(Entries taken from a collection)
○ ○ ○ ○ ○ ○ ○

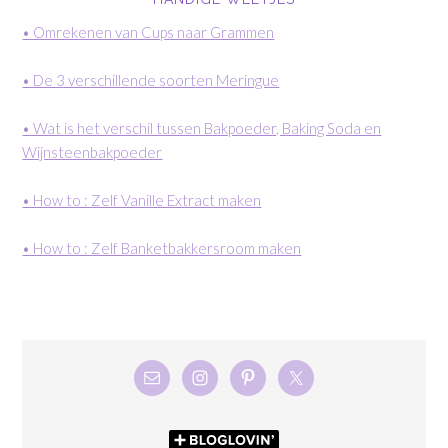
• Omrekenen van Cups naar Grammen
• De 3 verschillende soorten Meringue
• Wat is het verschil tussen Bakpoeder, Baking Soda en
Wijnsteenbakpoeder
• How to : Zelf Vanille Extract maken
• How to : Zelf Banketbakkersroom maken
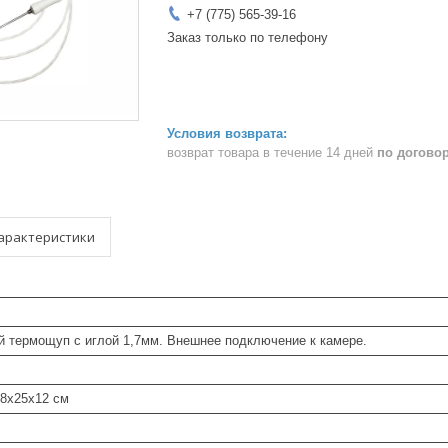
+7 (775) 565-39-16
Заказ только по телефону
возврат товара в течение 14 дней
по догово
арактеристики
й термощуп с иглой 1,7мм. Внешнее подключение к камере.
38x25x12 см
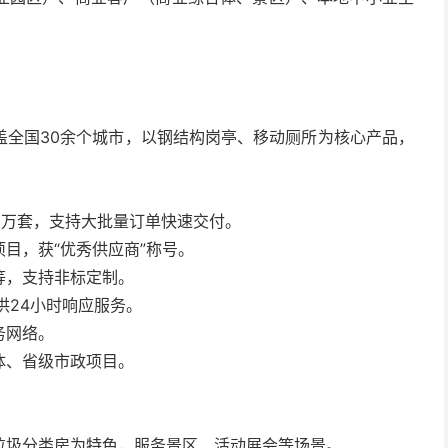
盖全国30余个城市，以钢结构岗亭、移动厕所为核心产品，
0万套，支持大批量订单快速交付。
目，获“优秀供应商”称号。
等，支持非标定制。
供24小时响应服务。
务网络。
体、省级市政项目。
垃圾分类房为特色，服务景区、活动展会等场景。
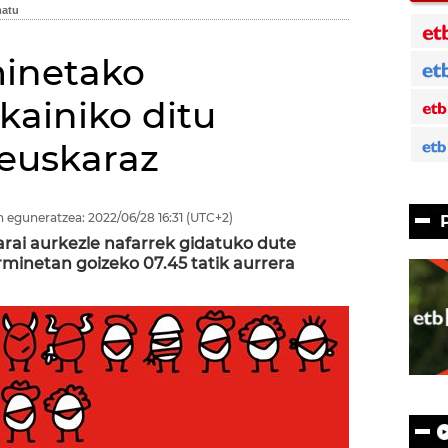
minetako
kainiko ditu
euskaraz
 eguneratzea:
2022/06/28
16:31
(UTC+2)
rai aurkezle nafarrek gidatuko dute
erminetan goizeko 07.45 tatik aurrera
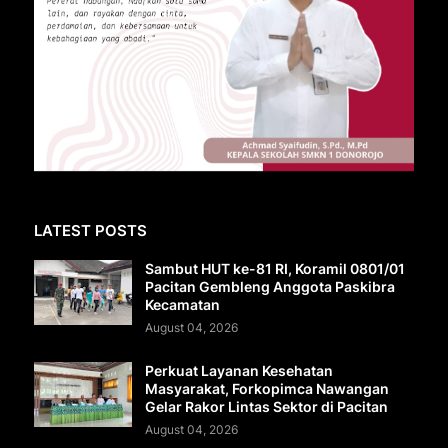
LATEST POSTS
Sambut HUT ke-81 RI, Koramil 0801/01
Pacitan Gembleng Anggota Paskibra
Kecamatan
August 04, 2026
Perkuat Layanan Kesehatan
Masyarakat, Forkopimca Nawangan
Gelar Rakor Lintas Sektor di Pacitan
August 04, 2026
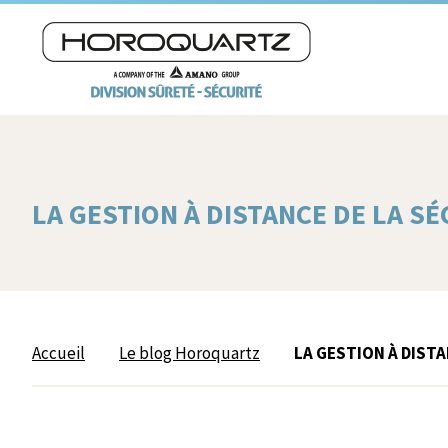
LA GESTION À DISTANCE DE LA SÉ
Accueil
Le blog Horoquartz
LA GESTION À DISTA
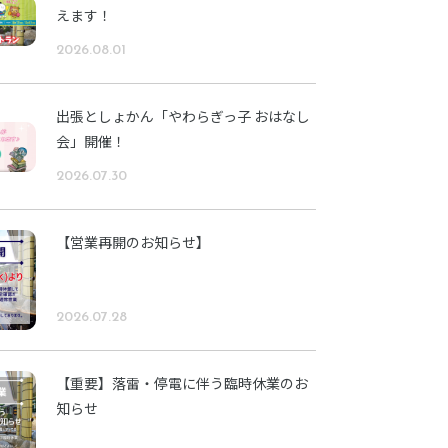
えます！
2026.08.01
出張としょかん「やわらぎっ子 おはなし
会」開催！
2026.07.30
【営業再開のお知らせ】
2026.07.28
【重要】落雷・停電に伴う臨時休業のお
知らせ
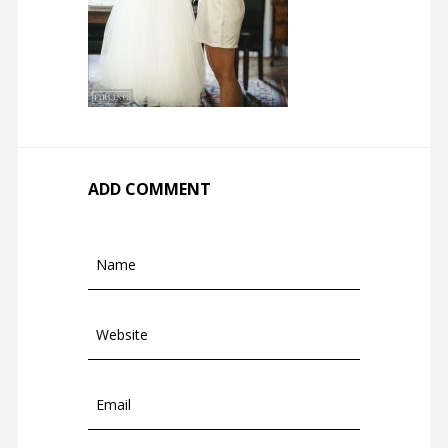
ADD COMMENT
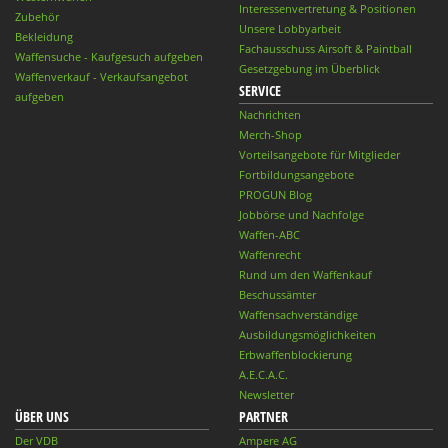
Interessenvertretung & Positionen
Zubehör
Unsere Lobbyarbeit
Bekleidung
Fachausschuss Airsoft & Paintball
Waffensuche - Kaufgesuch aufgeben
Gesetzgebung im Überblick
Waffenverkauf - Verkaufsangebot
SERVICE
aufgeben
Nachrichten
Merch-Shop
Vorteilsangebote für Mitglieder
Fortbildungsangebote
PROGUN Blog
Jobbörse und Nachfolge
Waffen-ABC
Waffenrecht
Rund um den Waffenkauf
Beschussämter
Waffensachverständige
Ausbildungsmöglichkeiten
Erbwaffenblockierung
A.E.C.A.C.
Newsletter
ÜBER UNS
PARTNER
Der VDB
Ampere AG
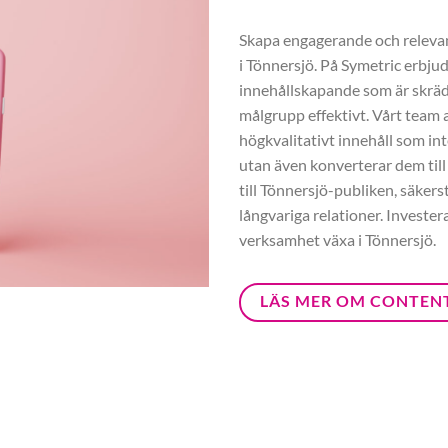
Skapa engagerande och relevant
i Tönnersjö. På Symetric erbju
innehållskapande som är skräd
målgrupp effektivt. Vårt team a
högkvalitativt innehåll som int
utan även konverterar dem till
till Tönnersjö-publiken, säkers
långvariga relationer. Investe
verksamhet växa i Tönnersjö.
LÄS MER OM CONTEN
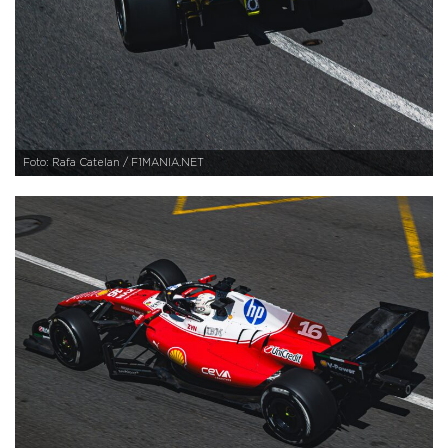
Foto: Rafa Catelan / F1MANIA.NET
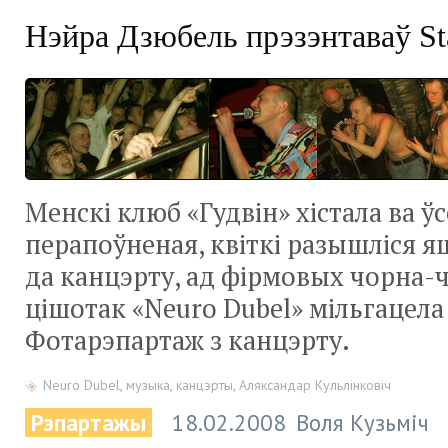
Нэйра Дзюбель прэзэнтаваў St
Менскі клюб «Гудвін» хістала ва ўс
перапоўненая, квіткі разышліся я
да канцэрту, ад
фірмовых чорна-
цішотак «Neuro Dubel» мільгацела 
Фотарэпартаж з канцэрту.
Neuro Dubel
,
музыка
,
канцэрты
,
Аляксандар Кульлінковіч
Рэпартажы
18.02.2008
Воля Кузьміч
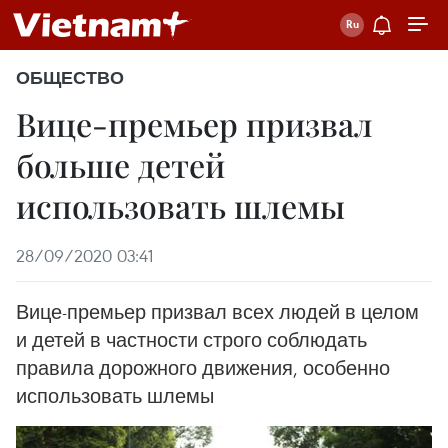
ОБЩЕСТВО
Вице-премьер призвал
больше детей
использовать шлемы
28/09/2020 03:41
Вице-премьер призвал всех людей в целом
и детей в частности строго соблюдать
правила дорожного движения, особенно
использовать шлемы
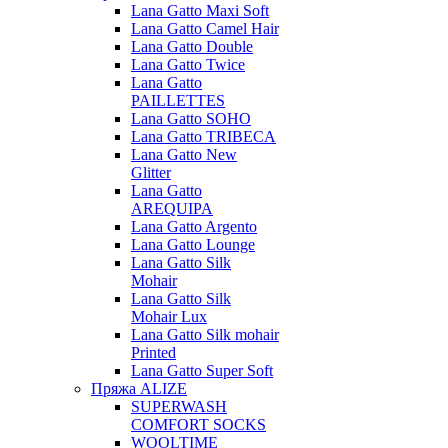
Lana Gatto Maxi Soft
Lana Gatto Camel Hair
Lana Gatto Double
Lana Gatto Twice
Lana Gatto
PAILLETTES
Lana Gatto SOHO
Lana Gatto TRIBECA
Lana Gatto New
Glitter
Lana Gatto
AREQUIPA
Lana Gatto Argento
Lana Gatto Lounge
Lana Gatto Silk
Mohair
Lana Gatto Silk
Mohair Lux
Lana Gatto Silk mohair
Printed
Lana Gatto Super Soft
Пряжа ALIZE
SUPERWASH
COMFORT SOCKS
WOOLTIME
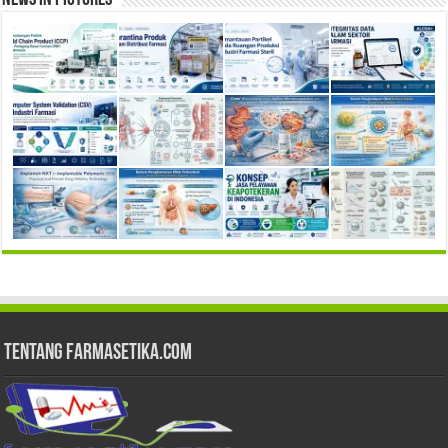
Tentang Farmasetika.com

○ ○ ○ ○ ○ ○ ○

**How to complete this task**
The line that contains "innehållskapande som är skräd" opens the part to copy, and the last line of the records closes it; set down those lines exactly, pictures excluded.

**Response for this exercise**
innehållskapande som är skräd
målgrupp effektivt. Vårt team a
högkvalitativt innehåll som int
utan även konverterar dem till
till Tönnersjö-publiken, säkers
långvariga relationer. Investe
verksamhet växa i Tönnersjö.
LÄS MER OM CONTEN
Foto: Rafa Catelan / F1MANIA.NET
Нэйра Дзюбель прэзэнтаваў St
Менскі клюб «Гудвін» хістала ва ўс
перапоўненая, квіткі разышліся я
да канцэрту, ад
фірмовых чорна-
цішотак «Neuro Dubel» мільгацела 
Фотарэпартаж з канцэрту.
Neuro Dubel
,
музыка
,
канцэрты
,
Аляксандар Кульлінковіч
Рэпартажы
18.02.2008
Воля Кузьміч
ОБЩЕСТВО
Вице-премьер призвал
больше детей
использовать шлемы
28/09/2020 03:41
Вице-премьер призвал всех людей в целом
и детей в частности строго соблюдать
правила дорожного движения, особенно
использовать шлемы
Lana Gatto Maxi Soft
Lana Gatto Camel Hair
Lana Gatto Double
Lana Gatto Twice
Lana Gatto
PAILLETTES
Lana Gatto SOHO
Lana Gatto TRIBECA
Lana Gatto New
Glitter
Lana Gatto
AREQUIPA
Lana Gatto Argento
Lana Gatto Lounge
Lana Gatto Silk
Mohair
Lana Gatto Silk
Mohair Lux
Lana Gatto Silk mohair
Printed
Lana Gatto Super Soft
Пряжа ALIZE
SUPERWASH
COMFORT SOCKS
WOOLTIME
Tentang Farmasetika.com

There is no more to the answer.